AIM OF THE EXERCISE: Below are records with pictures in them. Output exactly the lines from the one with "left_click(929, 269)" through the one with "left_click(495, 403)", both included, and leave every picture out; give only those lines.

DATA RECORDS:
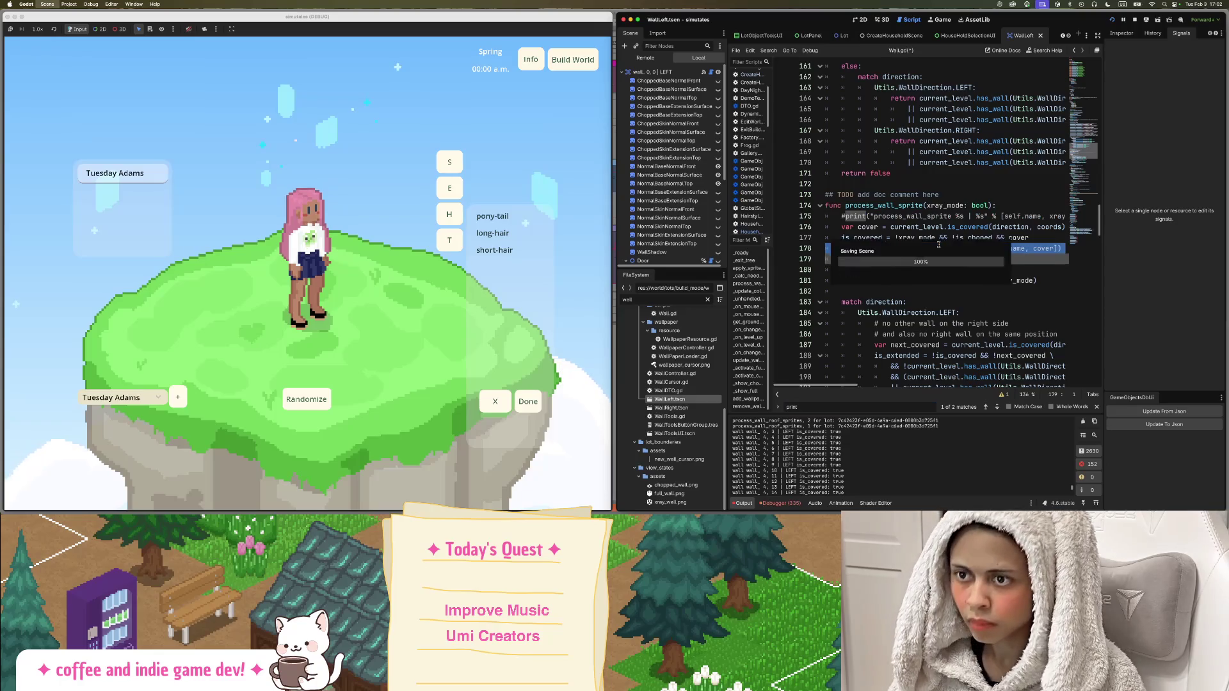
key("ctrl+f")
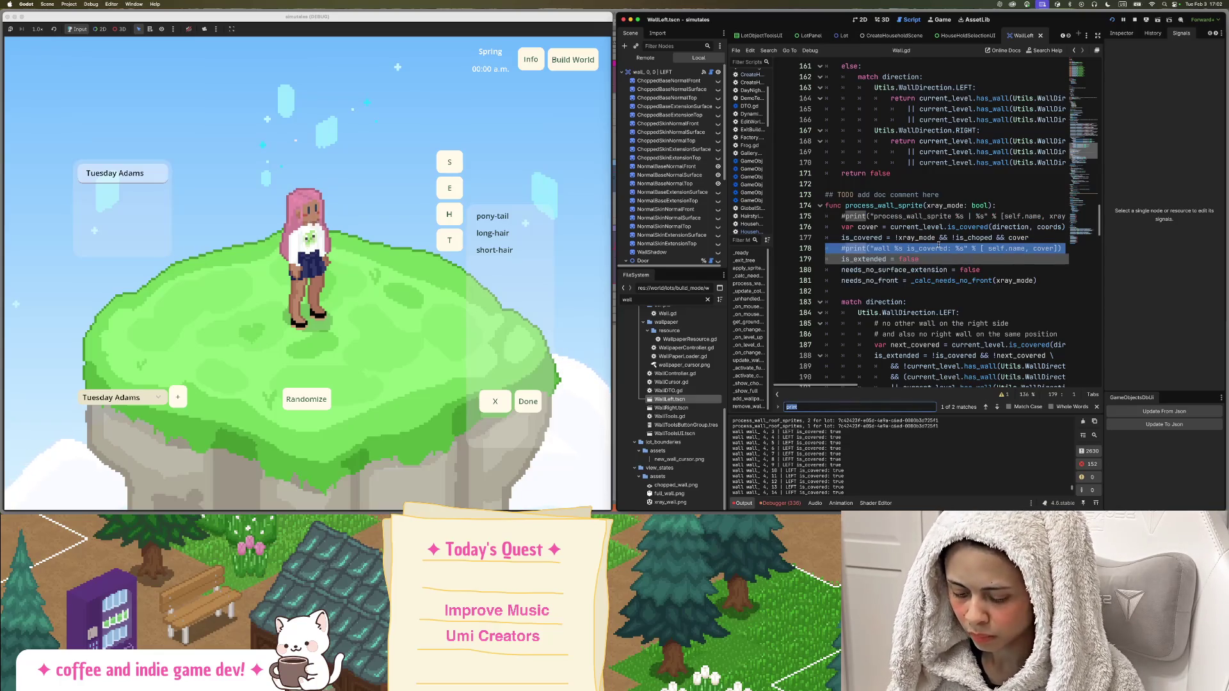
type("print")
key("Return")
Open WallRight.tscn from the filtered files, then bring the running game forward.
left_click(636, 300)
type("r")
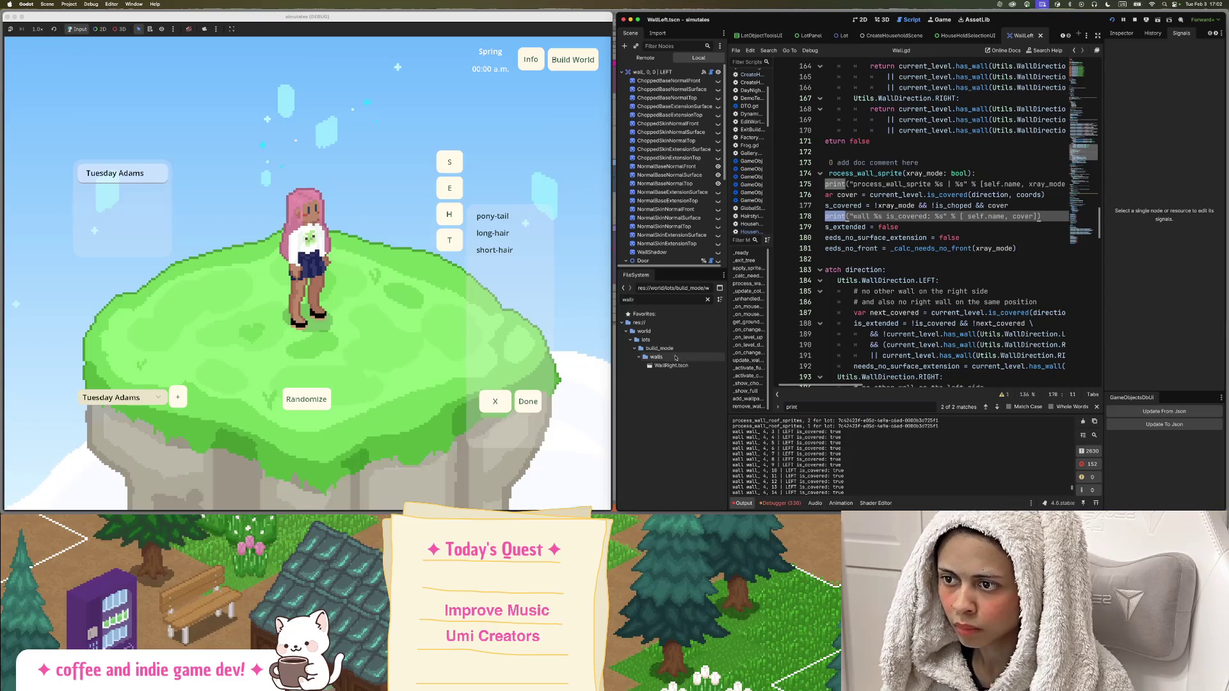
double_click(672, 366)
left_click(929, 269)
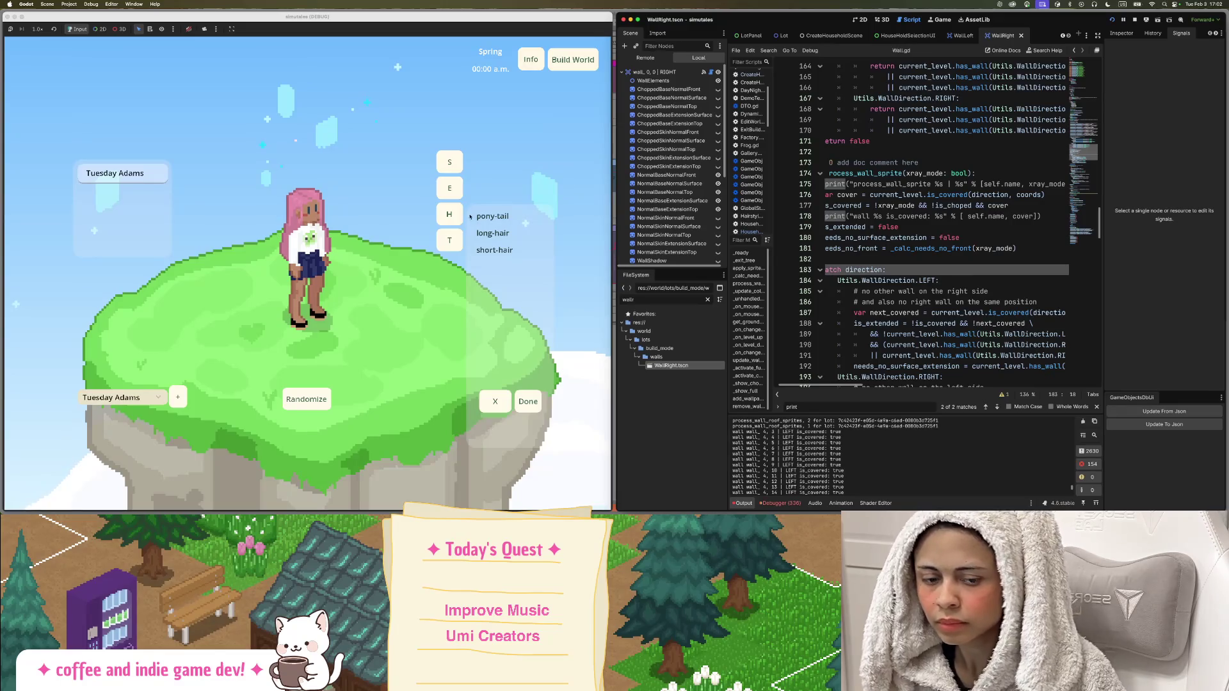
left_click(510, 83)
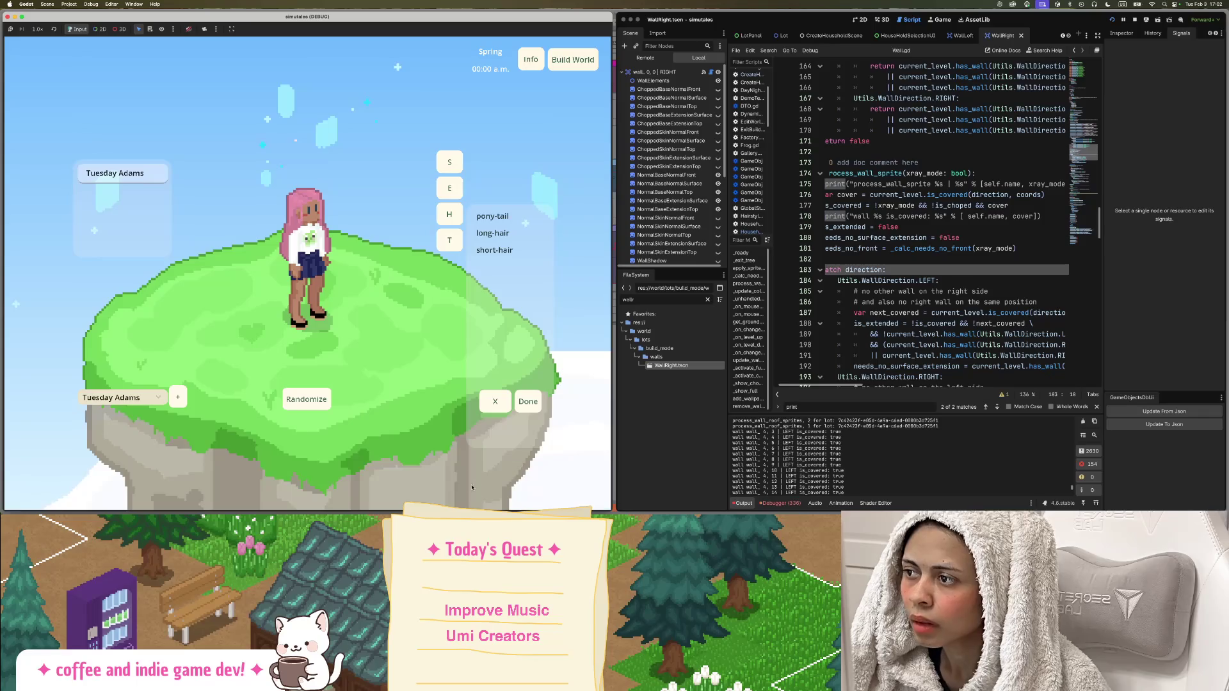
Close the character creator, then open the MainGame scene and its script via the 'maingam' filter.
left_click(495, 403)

==

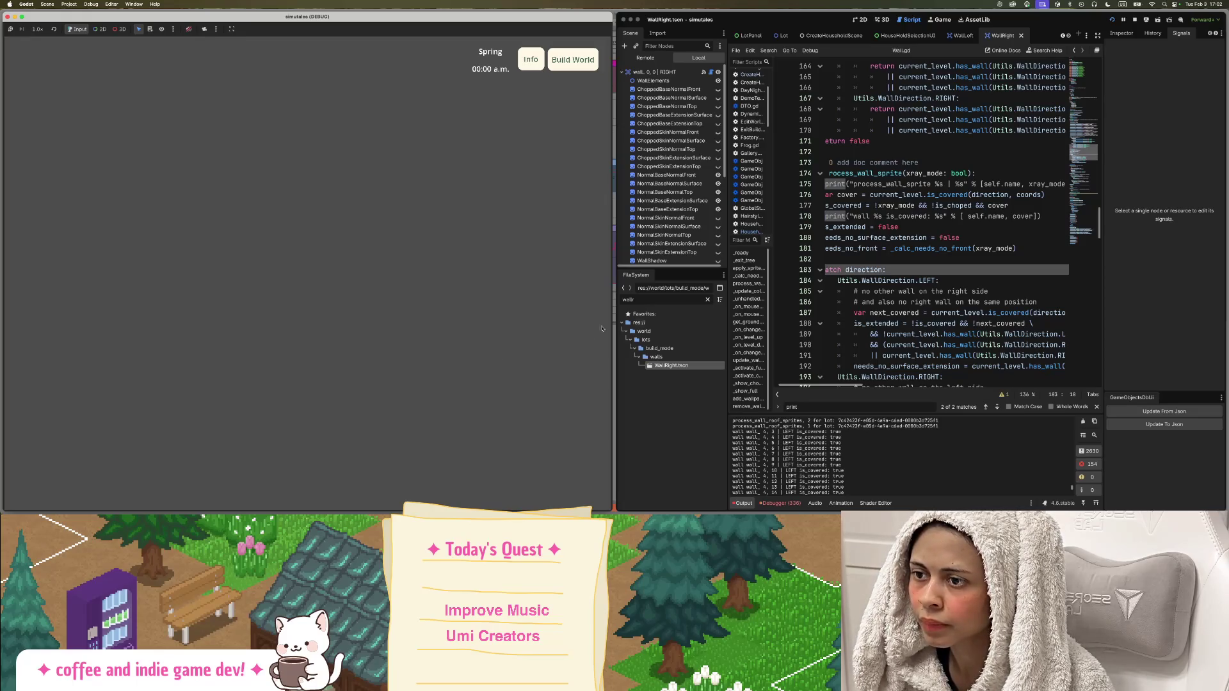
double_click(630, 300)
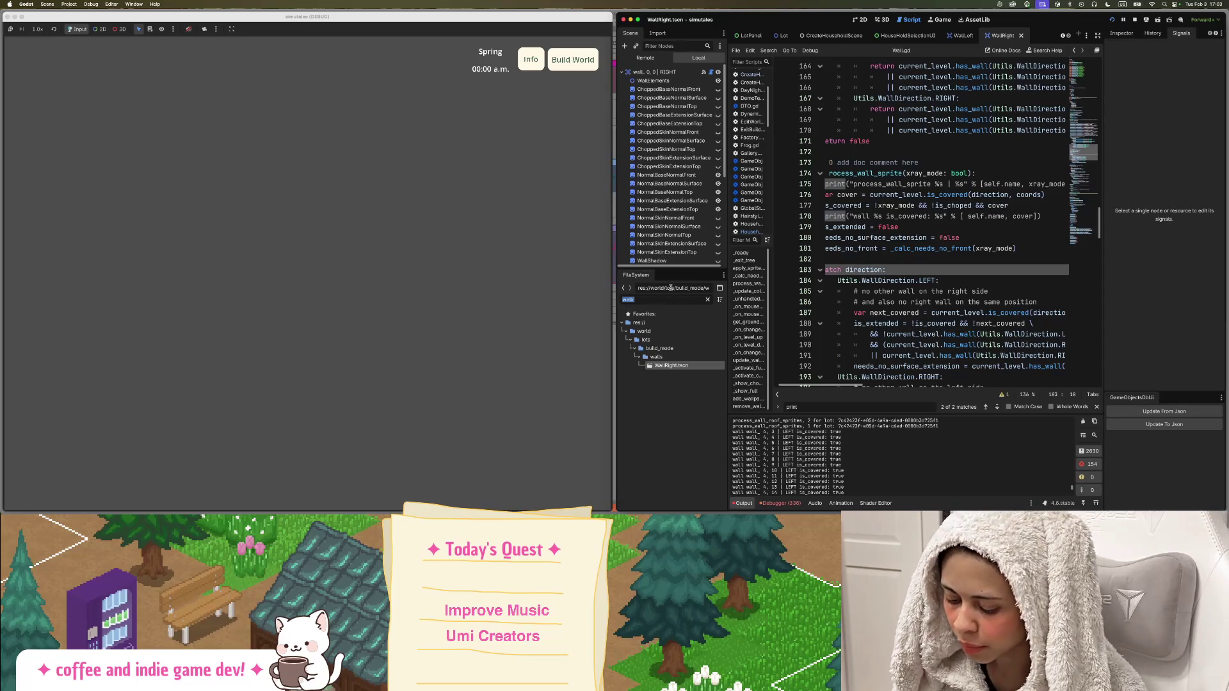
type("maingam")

* * *

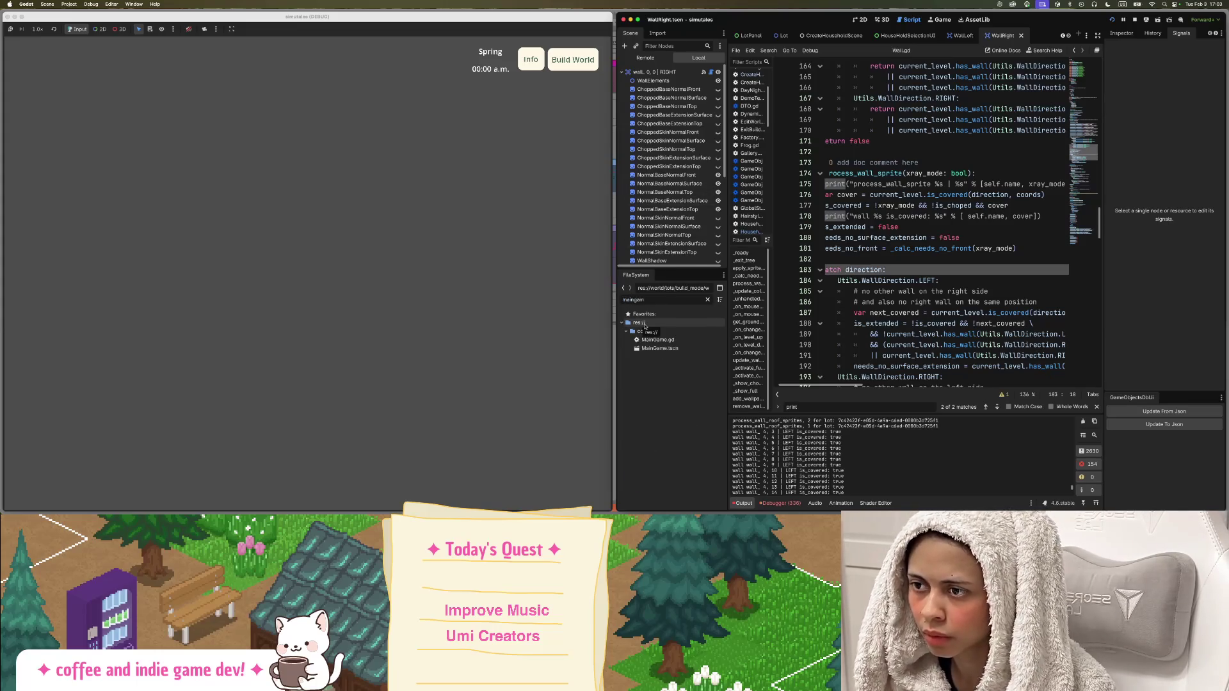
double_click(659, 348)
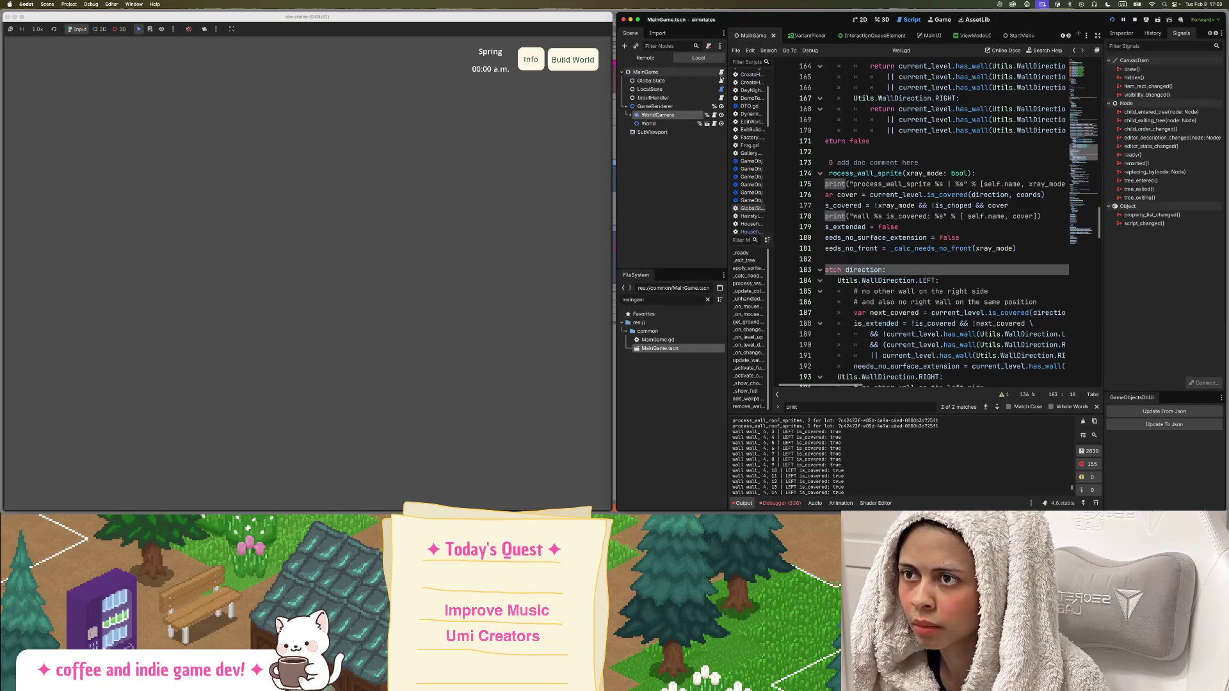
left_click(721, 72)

YOUR SOLUTION:
left_click(929, 269)
left_click(510, 83)
Close the character creator, then open the MainGame scene and its script via the 'maingam' filter.
left_click(495, 403)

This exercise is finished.